The real genius is that once the sentiment has been quantified with one of these three values, an aggregate can be produced. If a Green/Happy is scored 1, Amber as 0, and a Red/Sad as -1, then the numerical mean captures something of every opinion expressed. Suddenly multiple perspectives on a mass of complex interlocking concerns have been reduced to ten handy numbers.

Of course data from a single team is unlikely to produce reliable statistics, as staff changes, absences, and short-term factors can easily distort your analysis. The statistics at team level are more for spot checking and conversation starting. But Spotify Labs do give some examples of good visualizations that can be used to spot patterns, such as overconfident teams that need a reality check.
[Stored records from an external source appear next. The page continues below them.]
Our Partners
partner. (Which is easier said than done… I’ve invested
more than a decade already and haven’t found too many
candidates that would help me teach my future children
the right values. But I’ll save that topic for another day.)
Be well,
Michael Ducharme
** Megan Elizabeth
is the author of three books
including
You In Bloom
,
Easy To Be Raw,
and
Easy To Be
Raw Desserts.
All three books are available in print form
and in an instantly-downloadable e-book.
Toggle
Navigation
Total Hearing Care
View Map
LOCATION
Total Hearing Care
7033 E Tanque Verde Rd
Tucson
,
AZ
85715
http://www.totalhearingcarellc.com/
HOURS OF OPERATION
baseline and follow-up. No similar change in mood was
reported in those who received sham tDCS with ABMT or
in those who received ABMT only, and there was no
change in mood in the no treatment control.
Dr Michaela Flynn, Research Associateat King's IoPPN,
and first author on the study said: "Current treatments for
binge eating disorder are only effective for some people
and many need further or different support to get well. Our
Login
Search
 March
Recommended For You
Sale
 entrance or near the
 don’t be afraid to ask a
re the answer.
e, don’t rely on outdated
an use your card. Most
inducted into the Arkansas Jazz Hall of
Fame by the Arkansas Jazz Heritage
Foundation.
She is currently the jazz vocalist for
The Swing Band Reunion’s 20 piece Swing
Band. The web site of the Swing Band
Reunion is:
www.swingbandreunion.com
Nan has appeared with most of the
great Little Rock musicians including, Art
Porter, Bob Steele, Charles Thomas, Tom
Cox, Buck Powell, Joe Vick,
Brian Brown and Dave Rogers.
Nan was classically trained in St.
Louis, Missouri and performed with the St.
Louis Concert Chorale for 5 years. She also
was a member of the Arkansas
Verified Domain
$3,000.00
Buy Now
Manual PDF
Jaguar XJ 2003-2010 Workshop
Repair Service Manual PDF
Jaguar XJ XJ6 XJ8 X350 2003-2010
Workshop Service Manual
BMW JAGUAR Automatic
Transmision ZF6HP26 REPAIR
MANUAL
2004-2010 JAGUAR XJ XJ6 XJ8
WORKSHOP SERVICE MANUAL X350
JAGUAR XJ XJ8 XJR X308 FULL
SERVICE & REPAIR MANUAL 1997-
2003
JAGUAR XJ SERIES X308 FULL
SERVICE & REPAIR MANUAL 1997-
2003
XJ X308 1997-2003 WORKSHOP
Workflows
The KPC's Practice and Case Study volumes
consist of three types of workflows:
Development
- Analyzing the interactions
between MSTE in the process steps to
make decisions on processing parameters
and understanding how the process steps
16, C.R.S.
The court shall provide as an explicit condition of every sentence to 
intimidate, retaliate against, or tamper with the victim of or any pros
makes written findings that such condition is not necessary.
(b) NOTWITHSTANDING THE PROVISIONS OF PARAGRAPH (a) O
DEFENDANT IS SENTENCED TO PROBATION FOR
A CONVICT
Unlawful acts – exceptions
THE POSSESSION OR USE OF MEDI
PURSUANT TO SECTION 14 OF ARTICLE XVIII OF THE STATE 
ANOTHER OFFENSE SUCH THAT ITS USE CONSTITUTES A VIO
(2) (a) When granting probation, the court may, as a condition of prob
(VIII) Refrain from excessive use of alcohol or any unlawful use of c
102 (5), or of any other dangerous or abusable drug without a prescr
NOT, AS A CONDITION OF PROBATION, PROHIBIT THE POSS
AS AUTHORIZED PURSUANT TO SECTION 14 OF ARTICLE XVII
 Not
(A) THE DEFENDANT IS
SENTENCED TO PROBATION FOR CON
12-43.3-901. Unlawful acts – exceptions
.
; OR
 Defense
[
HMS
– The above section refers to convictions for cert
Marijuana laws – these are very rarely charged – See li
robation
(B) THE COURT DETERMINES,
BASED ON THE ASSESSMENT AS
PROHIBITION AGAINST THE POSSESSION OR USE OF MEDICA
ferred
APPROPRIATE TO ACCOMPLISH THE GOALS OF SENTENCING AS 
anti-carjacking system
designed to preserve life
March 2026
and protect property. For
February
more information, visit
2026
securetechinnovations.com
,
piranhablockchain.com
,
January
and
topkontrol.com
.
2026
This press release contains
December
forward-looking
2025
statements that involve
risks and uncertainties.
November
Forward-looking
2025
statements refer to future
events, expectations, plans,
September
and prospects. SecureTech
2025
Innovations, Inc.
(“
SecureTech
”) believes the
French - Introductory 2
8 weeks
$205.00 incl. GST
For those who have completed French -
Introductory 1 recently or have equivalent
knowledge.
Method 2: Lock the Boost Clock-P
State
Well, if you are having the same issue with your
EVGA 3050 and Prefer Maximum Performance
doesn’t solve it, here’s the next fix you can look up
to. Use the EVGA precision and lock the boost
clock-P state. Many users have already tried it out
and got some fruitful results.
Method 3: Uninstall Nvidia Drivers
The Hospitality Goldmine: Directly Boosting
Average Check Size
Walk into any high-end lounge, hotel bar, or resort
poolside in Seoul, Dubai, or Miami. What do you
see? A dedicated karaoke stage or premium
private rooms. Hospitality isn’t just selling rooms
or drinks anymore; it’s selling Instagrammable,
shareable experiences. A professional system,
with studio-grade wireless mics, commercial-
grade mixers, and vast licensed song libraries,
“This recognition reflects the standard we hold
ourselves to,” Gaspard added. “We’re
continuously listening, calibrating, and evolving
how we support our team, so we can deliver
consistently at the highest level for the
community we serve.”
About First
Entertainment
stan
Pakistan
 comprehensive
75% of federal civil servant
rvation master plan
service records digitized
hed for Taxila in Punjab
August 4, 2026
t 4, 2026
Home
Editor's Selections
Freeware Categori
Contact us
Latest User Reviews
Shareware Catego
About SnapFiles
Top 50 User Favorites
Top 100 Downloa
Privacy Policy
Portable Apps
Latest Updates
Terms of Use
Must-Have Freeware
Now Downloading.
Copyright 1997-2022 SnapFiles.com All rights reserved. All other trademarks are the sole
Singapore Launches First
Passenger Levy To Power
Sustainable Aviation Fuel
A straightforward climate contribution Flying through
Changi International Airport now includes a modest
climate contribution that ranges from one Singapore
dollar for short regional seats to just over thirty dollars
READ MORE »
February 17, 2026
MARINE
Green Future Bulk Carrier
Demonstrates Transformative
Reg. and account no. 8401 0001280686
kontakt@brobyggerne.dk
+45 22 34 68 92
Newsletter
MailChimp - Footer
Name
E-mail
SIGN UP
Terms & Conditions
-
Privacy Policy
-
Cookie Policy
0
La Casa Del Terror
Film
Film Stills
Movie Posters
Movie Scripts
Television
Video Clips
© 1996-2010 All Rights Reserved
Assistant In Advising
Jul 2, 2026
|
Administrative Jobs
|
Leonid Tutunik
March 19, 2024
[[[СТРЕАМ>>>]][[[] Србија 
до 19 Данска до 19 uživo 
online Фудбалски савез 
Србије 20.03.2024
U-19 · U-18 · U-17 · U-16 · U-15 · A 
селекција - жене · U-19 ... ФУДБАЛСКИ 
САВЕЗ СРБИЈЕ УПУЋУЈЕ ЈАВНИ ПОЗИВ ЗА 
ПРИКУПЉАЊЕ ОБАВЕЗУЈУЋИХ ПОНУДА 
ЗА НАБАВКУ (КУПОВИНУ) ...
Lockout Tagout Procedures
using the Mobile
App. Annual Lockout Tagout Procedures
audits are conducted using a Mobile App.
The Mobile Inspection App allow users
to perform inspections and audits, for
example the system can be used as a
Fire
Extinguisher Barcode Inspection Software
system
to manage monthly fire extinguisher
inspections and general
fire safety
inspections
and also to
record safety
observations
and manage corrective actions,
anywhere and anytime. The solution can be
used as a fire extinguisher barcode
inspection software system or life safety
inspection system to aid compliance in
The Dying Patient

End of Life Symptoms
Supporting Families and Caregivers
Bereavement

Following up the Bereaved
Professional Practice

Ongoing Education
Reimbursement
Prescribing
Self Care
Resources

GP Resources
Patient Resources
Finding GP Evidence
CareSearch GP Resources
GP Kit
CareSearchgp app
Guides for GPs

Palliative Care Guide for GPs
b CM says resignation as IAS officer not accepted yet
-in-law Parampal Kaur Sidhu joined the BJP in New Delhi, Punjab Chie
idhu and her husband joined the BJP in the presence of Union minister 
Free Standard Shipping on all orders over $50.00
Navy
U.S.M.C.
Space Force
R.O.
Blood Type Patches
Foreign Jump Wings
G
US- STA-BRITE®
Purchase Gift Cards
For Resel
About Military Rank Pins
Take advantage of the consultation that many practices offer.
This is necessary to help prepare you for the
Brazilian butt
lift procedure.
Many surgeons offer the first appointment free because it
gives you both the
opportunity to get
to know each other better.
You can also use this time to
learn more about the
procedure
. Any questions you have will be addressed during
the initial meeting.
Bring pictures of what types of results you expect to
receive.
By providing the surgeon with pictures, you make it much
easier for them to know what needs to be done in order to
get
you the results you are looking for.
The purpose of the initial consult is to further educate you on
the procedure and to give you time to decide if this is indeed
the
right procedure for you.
Aggregating the data across multiple teams will yield more reliable statistical analysis, but will tend to blur out interesting details. Theme level aggregates composed of multiple teams' data will show up the pain-points which effect your whole programme.

Tracking this data in a spreadsheet over the quarters can also reveal trends. You are entitled to expect steady improvement rather than regression. Upon spotting a regressions a good response might be to trigger a deep-dive retrospective on that theme.

Potential Pitfalls

Of course, all of this number crunching can be a little dry. One scrummaster we spoke to noticed developers skeptical and confused about what the point of the process was, even at the end of a session. Yet everyone we spoke to seems to believe that the process has value and some large London corporations have adopted the process as a quarterly mainstay across their technology function.

As with many things, we believe success comes down to excellent facilitation by scrum masters and leaders.

If you mechanically capture the numerical sentiment data and carry it away to be scrutinised outside the team then perhaps you will be wasting your time. Worse, is the danger that you might draw the attention of senior managers and external interference.

Instead use the themes and the traffic-light poker-card exercise as a way to encourage deep and broad conversations. Capture actions for the team to execute locally. If you are doing this then you will have had an effective retrospective on anyone's definition.

Now, if you were good enough to manage both of those things in the one meeting, then that might really be something.